Since 1990, the National Football League has had the same playoff format. Six teams get into the postseason from the AFC and NFC each, with the top two teams in each conference earning byes. In 2002, realignment gave us four division winners in each conference (previously three) while two wild-card teams filled out the bracket.
Never before the history of NFL football has a team made the playoffs with a losing record, but that will change Sunday. The Carolina Panthers (6-8-1) and Atlanta Falcons (6-9) will square off in the Georgia Dome, with the winner taking the NFC South. Even worse, the victor will host a postseason game as the No. 4 seed, guaranteed to it because of the division crown.
Since the No. 5 seed will most likely be the Arizona Cardinals (11-4), the question has arisen: does the NFL need to change the seeding system?
It is hard to say that the league has an issue without overreacting. In the 24 seasons under this format, we have seen plenty of instances where a visiting wild-card team has a better record than the hosting divisional champion. Still, there is something to be said for being the best of your group, even if said group is having a down year on the whole.
In this case, however, it is incredibly unfair to the Cardinals. Arizona has been forced to start three quarterbacks due to injury and overcome a litany of other adversity including Daryl Washington’s year-long suspension and Darnell Dockett’s season-ending torn ACL. The Cardinals are going to end up getting the shaft, forced to travel for a postseason game to face a team that has stunk all year, a squad with a losing record.
My proposal to the NFL is simple. If a team wins its division at 8-8 or better, then it should be able to host a playoff game as the current format states.
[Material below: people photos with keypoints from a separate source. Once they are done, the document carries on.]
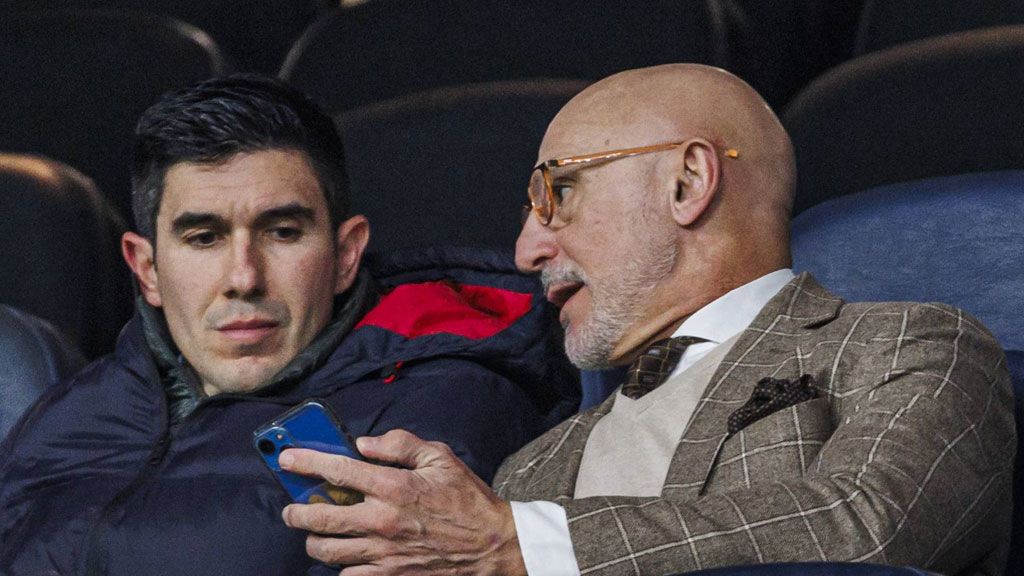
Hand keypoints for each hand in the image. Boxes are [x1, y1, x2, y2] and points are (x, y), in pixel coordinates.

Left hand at [279, 429, 526, 574]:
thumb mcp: (440, 457)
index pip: (337, 471)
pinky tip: (343, 556)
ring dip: (314, 539)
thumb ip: (400, 444)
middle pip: (320, 517)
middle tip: (291, 508)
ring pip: (327, 550)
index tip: (286, 459)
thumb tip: (364, 443)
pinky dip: (340, 567)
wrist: (493, 546)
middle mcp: (382, 521)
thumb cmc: (468, 499)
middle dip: (296, 511)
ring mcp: (383, 553)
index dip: (305, 463)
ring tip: (314, 532)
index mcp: (393, 487)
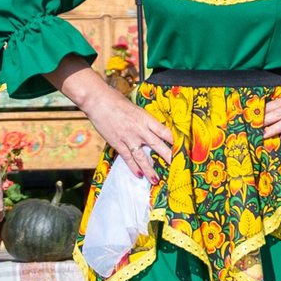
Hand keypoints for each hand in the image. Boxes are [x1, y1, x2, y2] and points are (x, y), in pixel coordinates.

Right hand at [58, 67, 173, 177]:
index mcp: (146, 118)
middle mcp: (139, 129)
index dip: (174, 141)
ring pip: (142, 156)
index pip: (164, 132)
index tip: (182, 149)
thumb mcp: (135, 109)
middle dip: (168, 157)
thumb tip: (152, 130)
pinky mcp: (117, 143)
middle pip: (157, 145)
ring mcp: (128, 137)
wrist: (98, 100)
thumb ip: (144, 121)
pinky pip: (128, 158)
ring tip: (156, 179)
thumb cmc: (116, 101)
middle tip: (176, 168)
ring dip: (149, 169)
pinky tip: (139, 175)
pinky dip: (133, 167)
However, if the division winner has a losing record, it should only be able to make the postseason as a wild-card qualifier provided it has one of the six best conference marks.
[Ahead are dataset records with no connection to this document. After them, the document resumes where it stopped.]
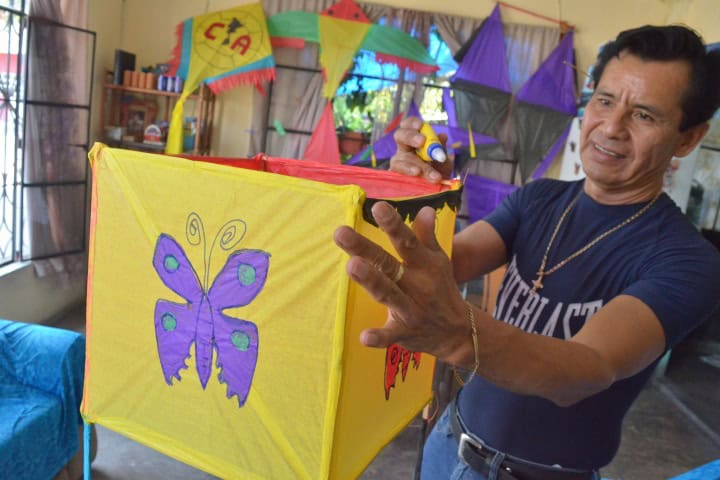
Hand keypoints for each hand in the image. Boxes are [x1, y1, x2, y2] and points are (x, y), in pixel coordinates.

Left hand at [333, 201, 469, 363]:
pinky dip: (379, 337)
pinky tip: (364, 337)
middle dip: (365, 249)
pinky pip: (390, 335)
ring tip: (351, 266)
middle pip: (387, 264)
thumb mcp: (438, 260)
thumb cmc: (441, 289)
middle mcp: (416, 284)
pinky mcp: (405, 332)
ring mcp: (411, 309)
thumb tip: (425, 208)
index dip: (392, 224)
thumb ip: (427, 235)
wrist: (459, 331)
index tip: (377, 206)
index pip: (406, 240)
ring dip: (371, 281)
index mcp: (423, 264)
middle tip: (341, 233)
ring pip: (388, 293)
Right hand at [390, 116, 453, 183]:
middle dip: (410, 136)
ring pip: (400, 158)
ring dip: (416, 164)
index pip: (409, 125)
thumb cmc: (437, 172)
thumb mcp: (443, 161)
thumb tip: (442, 136)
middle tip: (422, 141)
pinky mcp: (394, 177)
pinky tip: (417, 174)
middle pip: (400, 136)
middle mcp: (403, 149)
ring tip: (431, 172)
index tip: (421, 125)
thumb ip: (441, 150)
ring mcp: (398, 163)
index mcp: (415, 140)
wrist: (435, 192)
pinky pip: (397, 173)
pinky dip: (407, 172)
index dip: (413, 123)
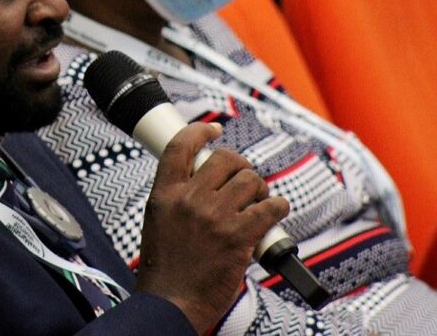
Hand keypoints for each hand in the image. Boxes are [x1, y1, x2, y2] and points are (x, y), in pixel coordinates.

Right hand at [135, 122, 289, 333]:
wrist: (170, 304)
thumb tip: (206, 182)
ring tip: (258, 203)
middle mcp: (189, 199)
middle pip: (225, 159)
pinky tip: (275, 213)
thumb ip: (177, 198)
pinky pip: (270, 207)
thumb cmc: (165, 270)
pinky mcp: (238, 236)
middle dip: (240, 167)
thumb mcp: (158, 222)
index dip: (200, 132)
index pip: (180, 147)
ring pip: (251, 180)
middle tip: (243, 182)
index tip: (214, 130)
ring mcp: (214, 216)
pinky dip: (278, 207)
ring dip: (259, 189)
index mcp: (165, 194)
Next year, it appears the league will expand the playoffs to 14 teams, according to NFL.com. Under that system, the divisional winners would still automatically be postseason participants and host at least one game.
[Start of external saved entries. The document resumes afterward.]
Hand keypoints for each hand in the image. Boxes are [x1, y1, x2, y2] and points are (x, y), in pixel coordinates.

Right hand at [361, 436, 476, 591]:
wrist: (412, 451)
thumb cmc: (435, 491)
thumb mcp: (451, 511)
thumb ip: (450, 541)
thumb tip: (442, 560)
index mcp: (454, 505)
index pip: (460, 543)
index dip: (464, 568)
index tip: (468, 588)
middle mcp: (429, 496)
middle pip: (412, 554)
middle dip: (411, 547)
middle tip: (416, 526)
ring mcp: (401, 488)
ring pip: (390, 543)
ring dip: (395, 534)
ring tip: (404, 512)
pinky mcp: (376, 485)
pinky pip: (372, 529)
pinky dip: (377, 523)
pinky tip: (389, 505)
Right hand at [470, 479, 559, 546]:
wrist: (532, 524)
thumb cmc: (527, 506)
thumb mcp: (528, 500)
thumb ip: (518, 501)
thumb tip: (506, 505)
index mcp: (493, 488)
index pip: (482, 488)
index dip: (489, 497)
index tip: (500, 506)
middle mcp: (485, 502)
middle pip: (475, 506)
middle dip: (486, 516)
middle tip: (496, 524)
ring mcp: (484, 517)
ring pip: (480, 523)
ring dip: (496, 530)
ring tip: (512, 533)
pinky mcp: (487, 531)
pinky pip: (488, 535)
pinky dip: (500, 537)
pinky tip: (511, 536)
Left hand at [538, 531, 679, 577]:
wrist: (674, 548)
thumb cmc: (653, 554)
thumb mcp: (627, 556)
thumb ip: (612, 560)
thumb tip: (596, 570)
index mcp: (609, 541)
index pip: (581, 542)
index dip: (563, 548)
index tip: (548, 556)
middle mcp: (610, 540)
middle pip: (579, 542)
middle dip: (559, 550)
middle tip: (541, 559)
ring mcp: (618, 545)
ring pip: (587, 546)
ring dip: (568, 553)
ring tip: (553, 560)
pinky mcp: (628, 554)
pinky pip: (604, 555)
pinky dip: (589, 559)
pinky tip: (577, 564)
Even more jilted than Arizona are the Philadelphia Eagles. Philadelphia can finish 10-6 with a win over the New York Giants on Sunday and will be home for the winter. Nobody in their right mind would argue that the Eagles are a lesser team than Carolina or Atlanta, and yet those franchises will be hanging a pathetic banner next season. Philadelphia is another team which has dealt with injuries at the quarterback position and overcome, but had the bad luck of being in the NFC East.
Overall, the NFL has a good playoff system which provides plenty of excitement and generally works. This year, a few teams are going to have legitimate gripes while one will be celebrating a spot it doesn’t deserve.